TEXT BLOCK →
Start of Block

# E-350



## sno-mover (Jan 12, 2002)

A buddy of mine knows some one who is getting rid of a 98' E-350 15' cube van 5.4 V8 55k srw (I think) any idea what it is worth? 
Thanks Ray.:waving:


----------



## phillyplowking1 (Dec 19, 2001)

Ray, try looking on trucktrader.com .


----------



## Mike 97 SS (Aug 11, 2002)

Are you considering purchasing it? Just be careful with those 5.4s, they are KNOWN for blowing spark plugs out of the heads and it takes the threads in the head and coil pack with it. Very expensive job to get fixed. I read about this over on a Ford SVT Lightning board. It doesnt only happen to the Lightning, even though the Lightning is probably a better candidate due to it having a supercharger. Just letting you know what these motor tend to do. Mike


----------



## sno-mover (Jan 12, 2002)

End of Block

INFORMATION SUPPLIED →
Start of Block

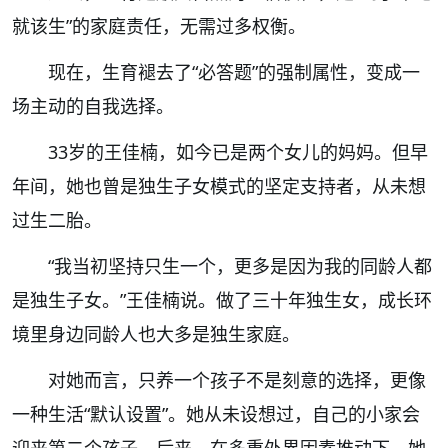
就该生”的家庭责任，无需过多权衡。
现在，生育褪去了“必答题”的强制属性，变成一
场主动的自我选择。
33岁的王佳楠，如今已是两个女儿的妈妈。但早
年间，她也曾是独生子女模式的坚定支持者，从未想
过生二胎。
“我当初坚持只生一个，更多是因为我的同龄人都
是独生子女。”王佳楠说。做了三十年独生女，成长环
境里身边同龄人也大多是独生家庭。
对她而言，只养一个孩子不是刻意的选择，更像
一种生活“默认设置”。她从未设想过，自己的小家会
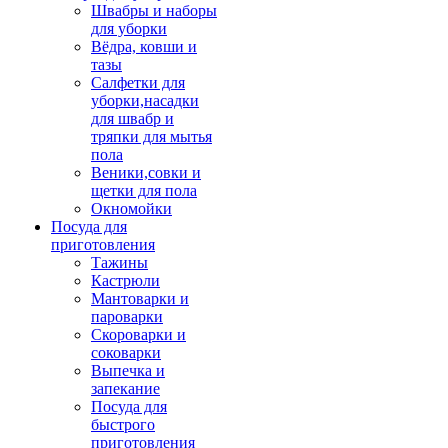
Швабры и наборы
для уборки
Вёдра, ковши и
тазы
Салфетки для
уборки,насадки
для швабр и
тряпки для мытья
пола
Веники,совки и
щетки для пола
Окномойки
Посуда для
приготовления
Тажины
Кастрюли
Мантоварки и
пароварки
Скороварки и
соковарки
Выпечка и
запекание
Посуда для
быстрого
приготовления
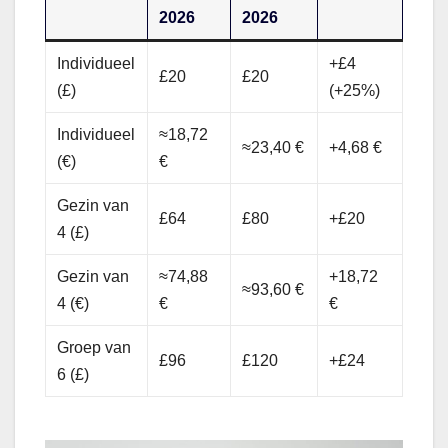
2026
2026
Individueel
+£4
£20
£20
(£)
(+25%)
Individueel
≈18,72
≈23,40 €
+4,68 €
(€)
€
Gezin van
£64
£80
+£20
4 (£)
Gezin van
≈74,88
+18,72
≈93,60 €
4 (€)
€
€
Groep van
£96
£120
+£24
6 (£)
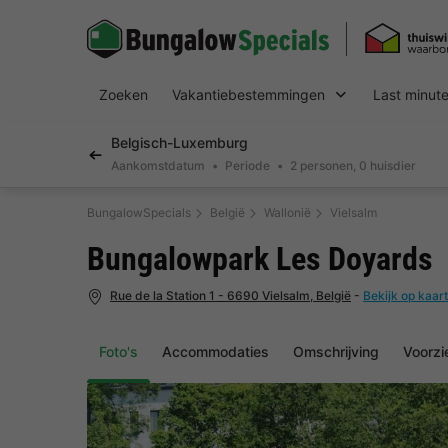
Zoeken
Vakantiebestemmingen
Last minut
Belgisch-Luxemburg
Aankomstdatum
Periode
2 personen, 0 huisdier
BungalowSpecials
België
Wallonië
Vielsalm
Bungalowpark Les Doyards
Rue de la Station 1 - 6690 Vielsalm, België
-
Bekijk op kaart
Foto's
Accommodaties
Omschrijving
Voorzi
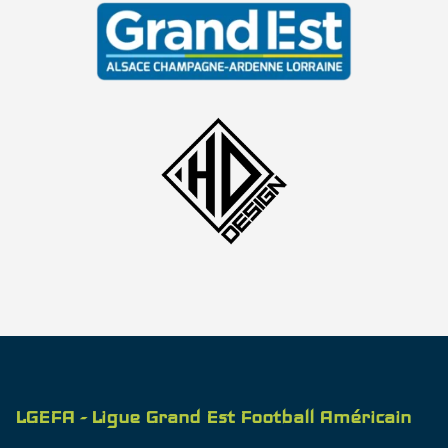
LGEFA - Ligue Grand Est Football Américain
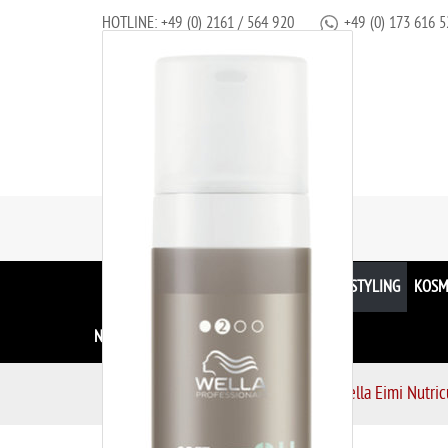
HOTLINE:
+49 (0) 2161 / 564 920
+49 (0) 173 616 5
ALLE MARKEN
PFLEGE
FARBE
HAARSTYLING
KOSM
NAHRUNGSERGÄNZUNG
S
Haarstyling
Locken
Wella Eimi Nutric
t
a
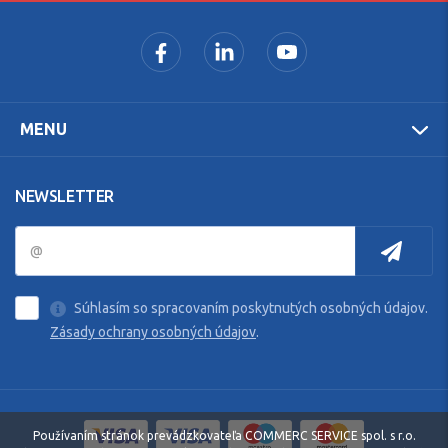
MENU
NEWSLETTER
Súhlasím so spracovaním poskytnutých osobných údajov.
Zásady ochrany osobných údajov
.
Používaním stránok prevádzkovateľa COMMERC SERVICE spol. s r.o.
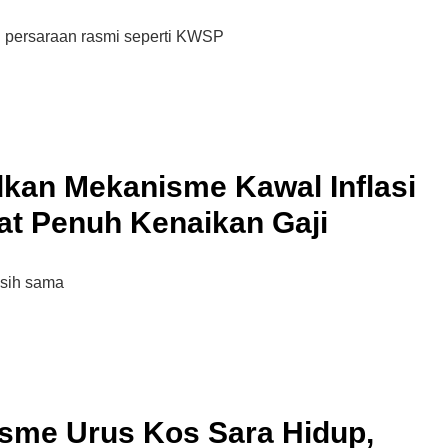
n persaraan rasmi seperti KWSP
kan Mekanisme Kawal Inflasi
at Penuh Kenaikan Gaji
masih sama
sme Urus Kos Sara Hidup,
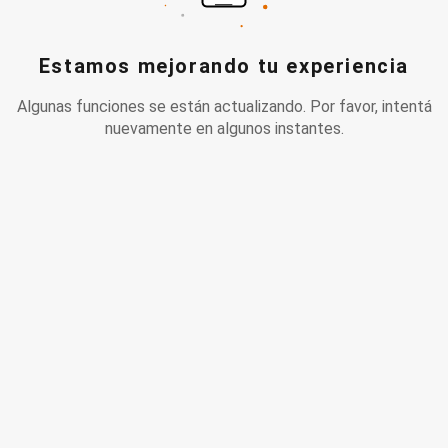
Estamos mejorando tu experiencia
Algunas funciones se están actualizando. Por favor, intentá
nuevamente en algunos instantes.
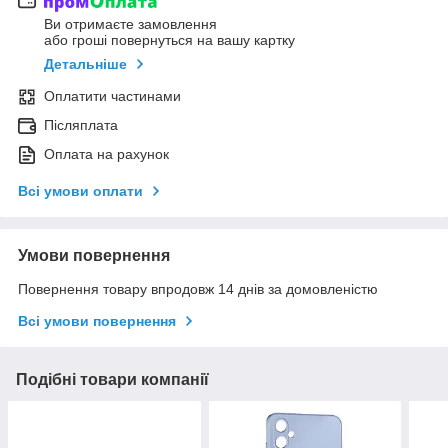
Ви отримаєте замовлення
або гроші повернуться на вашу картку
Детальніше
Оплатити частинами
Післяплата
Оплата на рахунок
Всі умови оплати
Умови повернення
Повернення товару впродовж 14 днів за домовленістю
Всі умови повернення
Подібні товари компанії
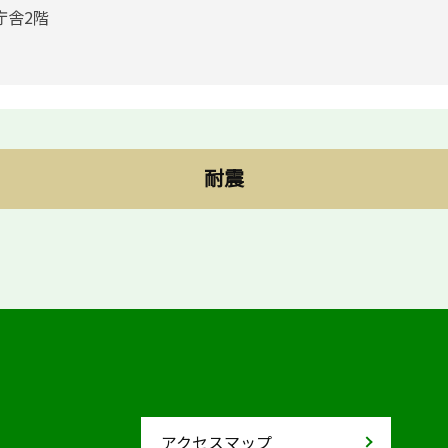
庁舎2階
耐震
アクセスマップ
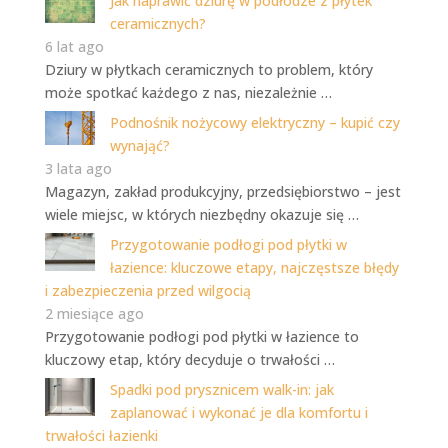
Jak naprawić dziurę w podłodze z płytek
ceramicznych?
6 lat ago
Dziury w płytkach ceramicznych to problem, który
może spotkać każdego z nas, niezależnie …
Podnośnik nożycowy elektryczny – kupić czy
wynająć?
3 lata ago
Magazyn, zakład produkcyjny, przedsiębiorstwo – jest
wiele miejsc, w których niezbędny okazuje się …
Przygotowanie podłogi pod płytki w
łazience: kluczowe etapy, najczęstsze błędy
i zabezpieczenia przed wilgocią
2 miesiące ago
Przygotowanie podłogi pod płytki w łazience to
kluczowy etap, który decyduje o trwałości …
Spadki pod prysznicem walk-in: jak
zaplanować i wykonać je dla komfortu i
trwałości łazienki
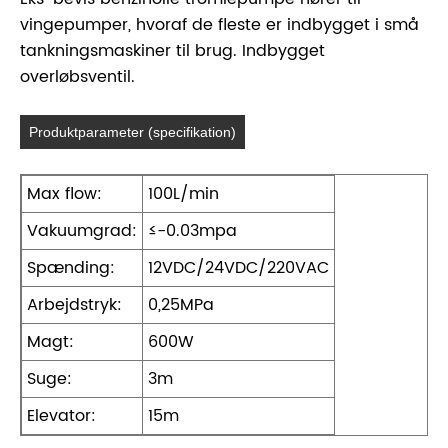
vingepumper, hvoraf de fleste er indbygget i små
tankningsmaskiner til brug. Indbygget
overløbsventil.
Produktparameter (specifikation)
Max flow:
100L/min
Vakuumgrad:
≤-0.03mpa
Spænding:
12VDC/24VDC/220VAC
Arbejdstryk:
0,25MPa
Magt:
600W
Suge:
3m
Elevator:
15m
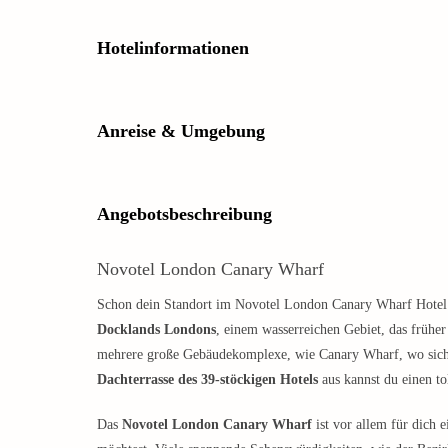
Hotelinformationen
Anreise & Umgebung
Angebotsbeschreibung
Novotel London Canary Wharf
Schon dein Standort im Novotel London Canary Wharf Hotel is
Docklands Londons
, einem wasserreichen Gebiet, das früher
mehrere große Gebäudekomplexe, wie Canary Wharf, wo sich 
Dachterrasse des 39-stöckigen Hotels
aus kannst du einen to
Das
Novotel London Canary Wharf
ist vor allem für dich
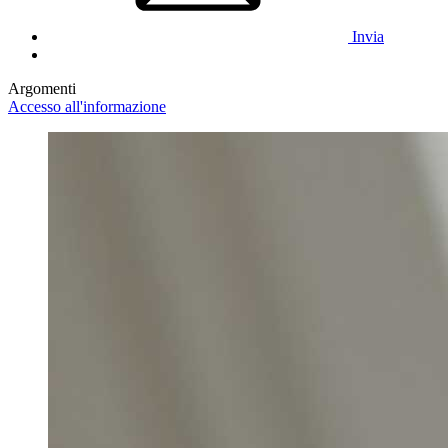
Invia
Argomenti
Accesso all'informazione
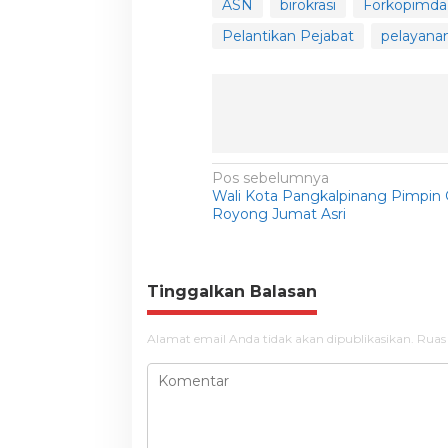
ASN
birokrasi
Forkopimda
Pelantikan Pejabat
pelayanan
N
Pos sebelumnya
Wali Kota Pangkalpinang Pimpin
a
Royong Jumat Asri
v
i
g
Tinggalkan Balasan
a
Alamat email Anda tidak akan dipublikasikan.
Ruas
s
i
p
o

End of Block

EXERCISE INSTRUCTIONS →
a: Revise the records from their first line through the line containing "sme Urus Kos", inclusive, replacing "Individueel" with "Per persoon" and leaving everything else unchanged. Omit the pictures from your answer.
b: Extend the forum thread about the used E-350 cube van from the point where it stops.

ANSWERS FOR THE EXERCISE →
a:
就该生”的家庭责任，无需过多权衡。
现在，生育褪去了“必答题”的强制属性，变成一
场主动的自我选择。
33岁的王佳楠，如今已是两个女儿的妈妈。但早
年间，她也曾是独生子女模式的坚定支持者，从未想
过生二胎。
“我当初坚持只生一个，更多是因为我的同龄人都
是独生子女。”王佳楠说。做了三十年独生女，成长环
境里身边同龄人也大多是独生家庭。
对她而言，只养一个孩子不是刻意的选择，更像
一种生活“默认设置”。她从未设想过，自己的小家会
Швабры и наборы
для уборки
Вёдра, ковши и
тазы
Салфетки для
уборки,насадки
для швабр и
тряпки для мытья
пола
Веники,совки и
щетки для пола
Окномойки
Посуда для
приготовления
Тажины
Кастрюли
Мантоварки и
пароварки
Скороварки и
соковарки
Выпечка и
запекание
Посуда для
быстрого
приготовления
2026
2026
Per persoon
+£4
£20
£20
(£)
(+25%)
Per persoon
≈18,72
≈23,40 €
+4,68 €
(€)
€
Gezin van
£64
£80
+£20
4 (£)
Gezin van
≈74,88
+18,72
≈93,60 €
4 (€)
€
€
Groep van
£96
£120
+£24
6 (£)
Zoeken
Vakantiebestemmingen
Last minut
Belgisch-Luxemburg
Aankomstdatum
Periode
2 personen, 0 huisdier
BungalowSpecials
België
Wallonië
Vielsalm
Bungalowpark Les Doyards
Rue de la Station 1 - 6690 Vielsalm, België
-
Bekijk op kaart
Foto's
Accommodaties
Omschrijving
Voorzi
LGEFA - Ligue Grand Est Football Américain
HOTLINE:
+49 (0) 2161 / 564 920
+49 (0) 173 616 5
ALLE MARKEN
PFLEGE
FARBE
HAARSTYLING
KOSM
NAHRUNGSERGÄNZUNG
S
Haarstyling
Locken
Wella Eimi Nutric
t
a
MENU
NEWSLETTER
Súhlasím so spracovaním poskytnutých osobných údajov.
Zásady ochrany osobných údajov
.
Používaním stránok prevádzkovateľa COMMERC SERVICE spol. s r.o.
n persaraan rasmi seperti KWSP
kan Mekanisme Kawal Inflasi
at Penuh Kenaikan Gaji
masih sama
sme Urus Kos Sara Hidup,

b:
Philyplowking1, I tried Auto trader, Kelly blue book and NADA, and all I could find were cargo vans. 

Mike,no I'm not interested in it its for my friend, Thanks for the heads up on the motor my uncle has a 5.4 in an f-250:salute: 

:waving:


----------



## phillyplowking1 (Dec 19, 2001)

Again try trucktrader.com and search for a similar cube van and compare prices.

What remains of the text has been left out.